Beleza, bom humor, "inteligência" (a acadêmica, não a nossa capacidade de raciocinar), "bondade" (aquela que reserva migalhas aos menos favorecidos), entre outros valores que mais servem para aumentar a nossa reputação do que realmente gerar benefícios coletivos. Embora pensemos que realmente gere benefícios coletivos, após conquistar benefícios particulares, estes reais.
Engraçado que nós, batemos no peito de que nos esforçamos, adoramos ser considerados inteligentes e altruístas. Aí chega o tempo livre para o ócio e arrancamos o cérebro e o coração de nossos corpos e como zumbis alegres, vamos a enlouquecida farra ou a alucinada louvação, se esquecendo do mundo triste, injusto e falido que está ao nosso redor.
Multidões fazendo a mesma coisa. Peraí! Isso não é gado?
Isso é ainda pior se imensas multidões fazem a mesma coisa. Por instinto, tendemos a acreditar que o que a maioria faz está correto. A maioria se embriaga? Correto! A maioria berra por causa de uma bolinha que entra na trave? Correto!

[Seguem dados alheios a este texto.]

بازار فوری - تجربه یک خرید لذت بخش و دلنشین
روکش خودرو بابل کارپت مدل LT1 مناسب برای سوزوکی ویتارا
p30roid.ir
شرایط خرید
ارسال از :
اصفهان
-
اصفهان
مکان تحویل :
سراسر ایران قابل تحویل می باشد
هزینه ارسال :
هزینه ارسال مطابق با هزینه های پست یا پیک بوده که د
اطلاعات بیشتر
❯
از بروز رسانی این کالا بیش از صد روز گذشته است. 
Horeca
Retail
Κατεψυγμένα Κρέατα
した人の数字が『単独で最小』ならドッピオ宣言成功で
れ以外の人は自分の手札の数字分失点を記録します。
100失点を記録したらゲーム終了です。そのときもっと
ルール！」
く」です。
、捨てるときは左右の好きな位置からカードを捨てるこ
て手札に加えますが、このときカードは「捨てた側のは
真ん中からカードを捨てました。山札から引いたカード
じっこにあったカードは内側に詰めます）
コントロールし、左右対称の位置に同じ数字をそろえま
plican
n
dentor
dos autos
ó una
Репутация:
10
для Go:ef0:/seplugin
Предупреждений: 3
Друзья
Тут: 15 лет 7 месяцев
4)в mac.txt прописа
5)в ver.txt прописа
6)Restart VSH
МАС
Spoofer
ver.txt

A maioria louva o ar pensando ser seu pai celestial? Correto. Errado, para eles é não seguir a maioria, que age perfeitamente como o gado de que tanto fala mal.

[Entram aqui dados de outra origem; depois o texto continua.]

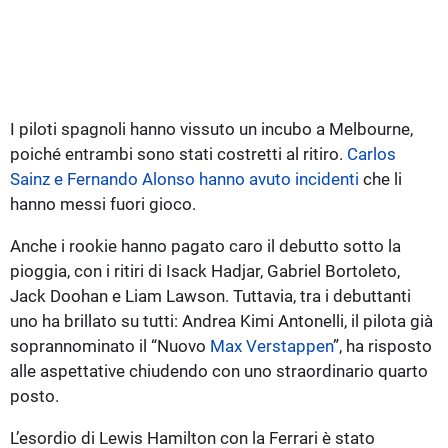
I piloti spagnoli hanno vissuto un incubo a Melbourne,
poiché entrambi sono stati costretti al ritiro.
Carlos
Sainz e Fernando Alonso hanno avuto incidenti
che li
hanno messi fuori gioco.
Anche i rookie hanno pagato caro il debutto sotto la
pioggia, con i ritiri di Isack Hadjar, Gabriel Bortoleto,
Jack Doohan e Liam Lawson. Tuttavia, tra i debuttanti
uno ha brillato su tutti: Andrea Kimi Antonelli, il pilota già
soprannominato il “Nuovo
Max Verstappen
”, ha risposto
alle aspettative chiudendo con uno straordinario quarto
posto.
L’esordio di Lewis Hamilton con la Ferrari è stato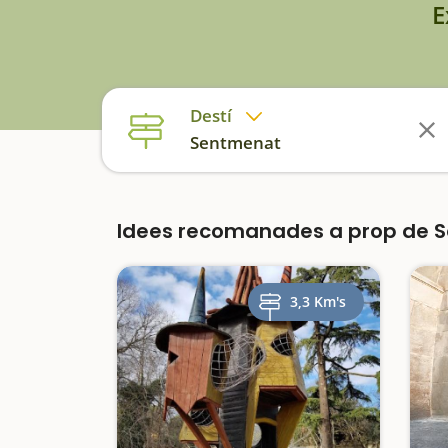
E
Destí
Sentmenat
Idees recomanades a prop de 
3,3 Km's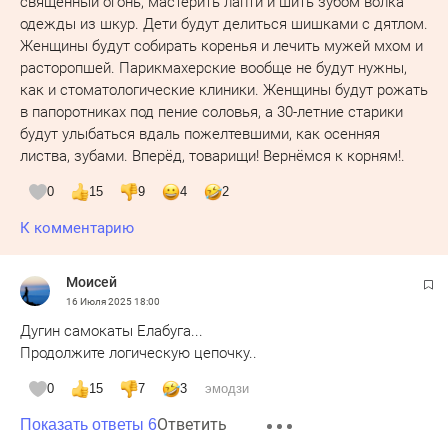
священный огонь, мастерить лапти и шить зубом волка
одежды из шкур. Дети будут делиться шишками с дятлом.
Женщины будут собирать коренья и лечить мужей мхом и
расторопшей. Парикмахерские вообще не будут нужны,
как и стоматологические клиники. Женщины будут рожать
в папоротниках под пение соловья, а 30-летние старики
будут улыбаться вдаль пожелтевшими, как осенняя
листва, зубами. Вперёд, товарищи! Вернёмся к корням!.
0
15
9
4
2
К комментарию
Моисей
16 Июля 2025
18:00
Дугин самокаты Елабуга...
Продолжите логическую цепочку..
0
15
7
3
эмодзи
Ответить
Показать ответы 6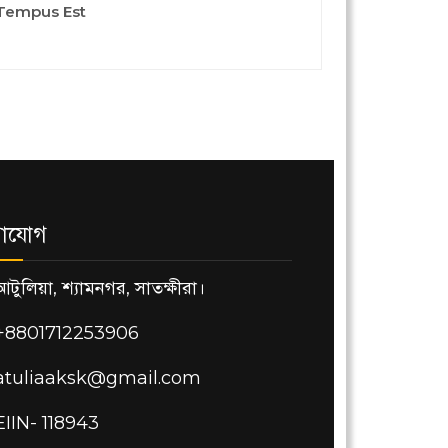
Tempus Est
াযোগ
আটুলিয়া, শ্যামনগর, সাতক্ষীরা।
+8801712253906
atuliaaksk@gmail.com
EIIN- 118943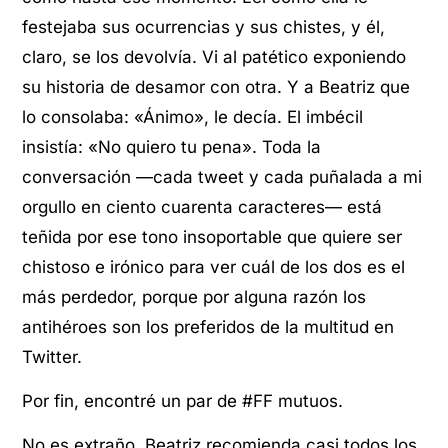
festejaba sus ocurrencias y sus chistes, y él,
claro, se los devolvía. Vi al patético exponiendo
su historia de desamor con otra. Y a Beatriz que
lo consolaba: «Ánimo», le decía. El imbécil
insistía: «No quiero tu pena». Toda la
conversación —cada tweet y cada puñalada a mi
orgullo en ciento cuarenta caracteres— está
teñida por ese tono insoportable que quiere ser
chistoso e irónico para ver cuál de los dos es el
más perdedor, porque por alguna razón los
antihéroes son los preferidos de la multitud en
Twitter.
Por fin, encontré un par de #FF mutuos.
No es extraño. Beatriz recomienda casi todos los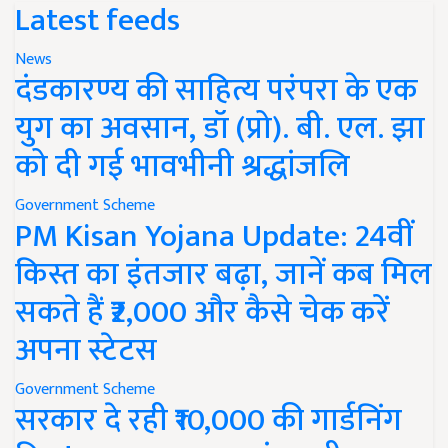
Latest feeds
News
दंडकारण्य की साहित्य परंपरा के एक
युग का अवसान, डॉ (प्रो). बी. एल. झा
को दी गई भावभीनी श्रद्धांजलि
Government Scheme
PM Kisan Yojana Update: 24वीं
किस्त का इंतजार बढ़ा, जानें कब मिल
सकते हैं ₹2,000 और कैसे चेक करें
अपना स्टेटस
Government Scheme
सरकार दे रही ₹10,000 की गार्डनिंग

Um gado obediente, que vai seguindo o líder escolhido - escolher líderes é outro de nossos instintos - deixando que ele pense por nós enquanto os nossos cérebros repousam na mais tranquila estupidez, sem o esforço chato de pensar para mudar. Exatamente como um gado a aceitar silenciosamente o que o vaqueiro determina, sem saber para onde de fato estamos indo...

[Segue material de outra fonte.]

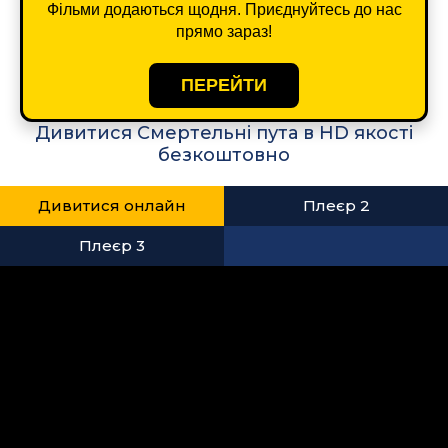
Фільми додаються щодня. Приєднуйтесь до нас
прямо зараз!
ПЕРЕЙТИ
Дивитися Смертельні пута в HD якості
безкоштовно
Дивитися онлайн
Плеєр 2
Плеєр 3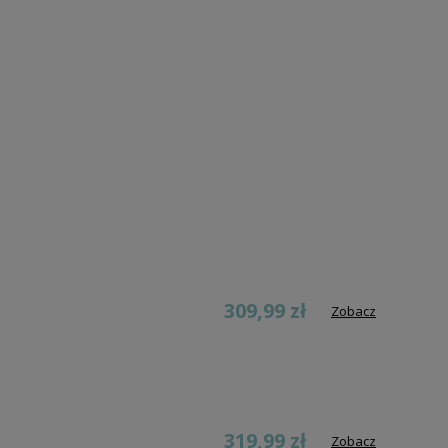
309,99 zł
Zobacz
319,99 zł
Zobacz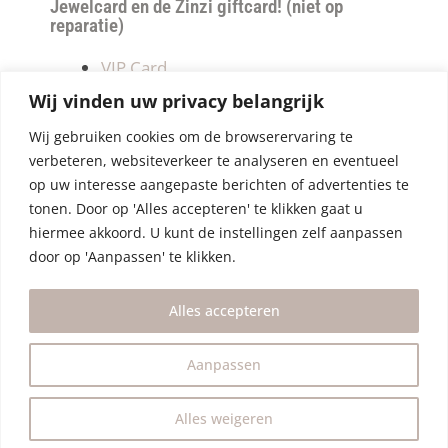
Jewelcard en de Zinzi giftcard! (niet op
reparatie)
VIP Card
Retourneren
Wij vinden uw privacy belangrijk
Betalen & verzendkosten
Wij gebruiken cookies om de browserervaring te
Privacy Policy
verbeteren, websiteverkeer te analyseren en eventueel
Algemene Voorwaarden
op uw interesse aangepaste berichten of advertenties te
tonen. Door op 'Alles accepteren' te klikken gaat u
hiermee akkoord. U kunt de instellingen zelf aanpassen
door op 'Aanpassen' te klikken.
Alles accepteren
Aanpassen
Alles weigeren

Na verdade, somos bichos aprendendo a ser humanos. Do contrário que os místicos e religiosos dizem, estamos muito longe do progresso. Somos brutais como no começo da humanidade. Apenas polimos a nossa brutalidade, que segue adormecida até a primeira manifestação de discordância.
Por instinto, sempre nos acreditamos corretos e os outros, errados. Como diálogo vai contra a lei do menor esforço, partimos para ofensas, agressões e se permitido, assassinatos. Para que a ideia tola que acreditemos continue viva e vigente, é preciso matar o responsável pela ideia oposta, mesmo que esta esteja mais correta. Para o orgulhoso, só o ponto de vista dele vale e merece permanecer.
Mundo tolo. Creio que vai levar trilhões de anos para que a humanidade comece a raciocinar para valer, revendo todas as suas tolices que acreditaram ser verdadeiras e sábias. Pois no fundo, a mediocridade faz parte de nossos instintos e é o que mais desejamos preservar.